John the Ripper is a free password cracking software tool. Initially developed for the Unix operating system, it now runs on fifteen different platforms (eleven of which are architecture-specific versions of Unix, DOS, Win32, BeOS, and OpenVMS). It is one of the most popular password testing and breaking programs as it combines a number of password crackers into one package, autodetects password hash types, and includes a customizable cracker. It can be run against various encrypted password formats including several crypt password hash types most commonly found on various Unix versions (based on DES, MD5, or Blowfish), Kerberos AFS, and Windows NT/2000/XP/2003 LM hash. Additional modules have extended its ability to include MD4-based password hashes and passwords stored in LDAP, MySQL, and others.

John the Ripper 1.8.0-jumbo-1 is based on today’s code from the bleeding-jumbo branch on GitHub, which we’ve tried to make somewhat stable lately in preparation for this release.

You may notice that the source code archive size has increased from under 2 MB to over 20 MB. This is primarily due to the included .chr files, which are both bigger and more numerous than pre-1.8 ones. There are lots of source code additions, too.

In fact:

This is probably the biggest single jumbo update so far. The changes are too numerous to summarize – unfortunately, we haven’t been doing that during development, and it’d be a substantial effort to do it now, delaying the release to next year. So we chose to go ahead and release whatever we’ve got. (Of course, there are the many commit messages -but that’s not a summary.)

A really brief summary, though, is that there are new “formats” (meaning more supported hash and “non-hash” types, both on CPU and on GPU), various enhancements to existing ones, mask mode, better support for non-ASCII character sets, and of course all of 1.8.0’s features (including –fork and –node). And new bugs. Oh, and we’re now using autoconf, meaning that you need to “./configure” and “make”, with all the usual pros and cons of this approach. There’s a Makefile.legacy included, so you may “make -f Makefile.legacy” to try and build JtR the old way if you refuse to use autoconf… for now…and this _might_ even work… but you’d better bite the bullet. (BTW, I have no current plans on autoconf’ing non-jumbo versions of JtR.)

Due to autoconf, things such as OpenMP and OpenCL are now enabled automatically (if system support for them is detected during build). When this is undesirable, you may use e.g. “./configure –disable-openmp” or “./configure –disable-openmp-for-fast-formats” and run with –fork to achieve a higher cumulative c/s rate across the fork’ed processes.

Out of over 4800 commits since 1.7.9-jumbo-7, over 2600 are by magnum, making him the top contributor. Other prolific contributors are JimF, Dhiru Kholia, Claudio Andre, Frank Dittrich, Sayantan Datta.

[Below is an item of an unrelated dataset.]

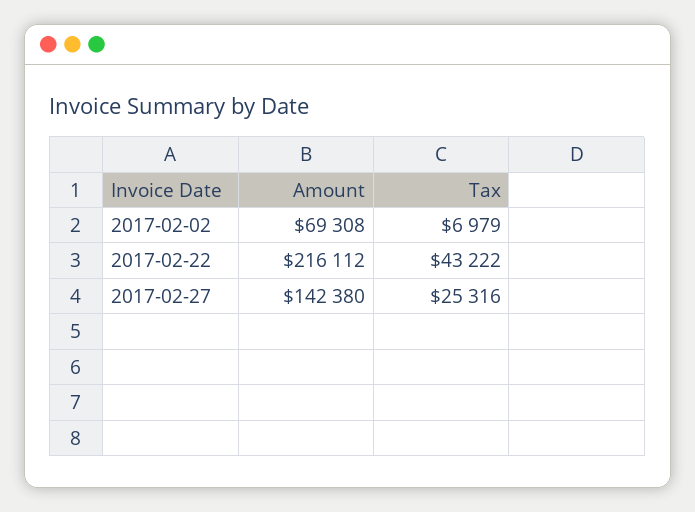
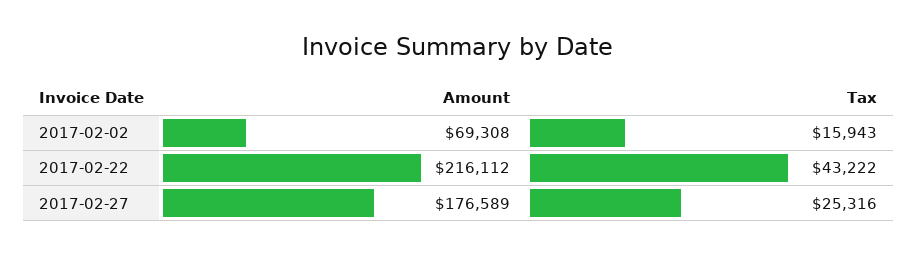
Tax, 2017-02-02: 6979 -> 15943
Amount, 2017-02-27: 142380 -> 176589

There are also multiple commits by (or attributed to) Lukas Odzioba, ShaneQful, Alexander Cherepanov, rofl0r, bwall, Narendra Kangralkar, Tavis Ormandy, Spiros Fraganastasis, Harrison Neal, Vlatko Kosturjak, Aleksey Cherepanov, Jeremi Gosney, junmuz, Thiebaud Weksteen, Sanju Kholia, Michael Samuel, Deepika Dutta, Costin Enache, Nicolas Collignon, Michael Ledford. There are single commits by (or attributed to) many other contributors as well (including even one by atom of hashcat).